In a hotly-contested process opposed by a convergence of affordable housing advocates, neighborhood preservationists, and anti-gentrification activists, the City Council had little problem on Tuesday approving a zoning change and master plan amendment for a boarding-house co-housing development in a highly-desirable east Downtown neighborhood.
The project, at 129 South 700 East on a 1.55 acre site, will disappear a center-court street (Bueno Ave) and replace 7 homes that provide “naturally occurring affordable housing” with a 4-story, 65-unit building with 192 bedrooms that will be rented out individually, with shared kitchen, living room, and laundry. Each bedroom has a private bath.
The Council’s unanimous vote was preceded by District 3 representative Chris Wharton (Avenues, Capitol Hill) adding several conditions and legislative intent statements to the ordinance. Legislative Intents are not legally binding.

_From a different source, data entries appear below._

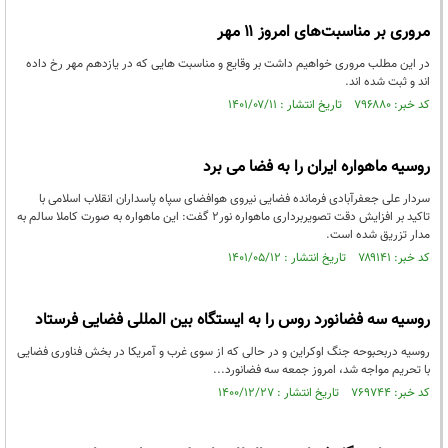
مروری بر مناسبت‌های امروز ۱۱ مهر
در این مطلب مروری خواهیم داشت بر وقایع و مناسبت هایی که در یازدهم مهر رخ داده
اند و ثبت شده اند.
کد خبر: ۷۹۶۸۸۰ تاریخ انتشار : ۱۴۰۱/۰۷/۱۱
روسیه ماهواره ایران را به فضا می برد
سردار علی جعفرآبادی فرمانده فضایی نیروی هوافضای سپاه پاسداران انقلاب اسلامی با
تاکید بر افزایش دقت تصویربرداری ماهواره نور۲ گفت: این ماهواره به صورت کاملا سالم به
مدار تزریق شده است.
کد خبر: ۷۸۹۱۴۱ تاریخ انتشار : ۱۴۰۱/۰۵/۱۲
روسیه سه فضانورد روس را به ایستگاه بین المللی فضایی فرستاد
روسیه دربحبوحه جنگ اوکراین و در حالی که از سوی غرب و آمریکا در بخش فناوری فضایی
با تحریم مواجه شد، امروز جمعه سه فضانورد...
کد خبر: ۷۶۹۷۴۴ تاریخ انتشار : ۱۴۰۰/۱۲/۲۷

Wharton conditioned the ordinance with the following stipulations, seemingly in response to opposition concerns:
– no rentals under 30 days
– developers salvage materials from demolished buildings
– Legislative Intents: Charged city staff with developing “policy that outlines the council’s expectations when considering zoning applications in order to protect existing affordable housing or replace it if demolished… outlining steps the city could take to preserve or expand housing stock when considering zoning amendments…and a policy to help mitigate the impact to naturally existing affordable housing in the ongoing housing loss mitigation ordinance.”
Opposition at the Council’s December 7 public hearing included Melinda Main, representing East Central Community Council, who emphasized displacement issues in East Central, likely the most mixed-use area of the city:
“We continue to discourage the displacement of existing neighbors who depend on the moderately-priced homes they are currently renting,” Main told the Council.
Jen Colby, another District 4 resident, argued that inner court streets like Bueno are distinctive to the neighborhood, recognized in the master plan, and are “deliberately designed for smaller-scale workforce housing on small lots. It’s the kind of pattern smart growth advocates are trying to bring back, and a terrible mistake to eliminate it.”
Keenan Wells, a resident of the area who spoke in person, was critical of the loss of affordability and dignity of renters – of not being able to choose roommates in the project’s leasing structure or use a kitchen (roommates will share a kitchen in the dwellings).
Loss of dignity is also a message that Wasatch Tenants United, an anti-gentrification group, has been pressing on social media channels: “We need affordable housing! NOT dorms!” “No to micro-apartments.” “No to shared bathrooms.”
WTU interrupted the city council meeting immediately after the council voted unanimously in favor of the zoning change and master plan amendment with loud chants from outside the meeting room.
The display caused awkward moments after which Council Chair Amy Fowler, in her last meeting as Chair, called for a “brief recess” and told other members, “I would like you not to go outside right at this moment.”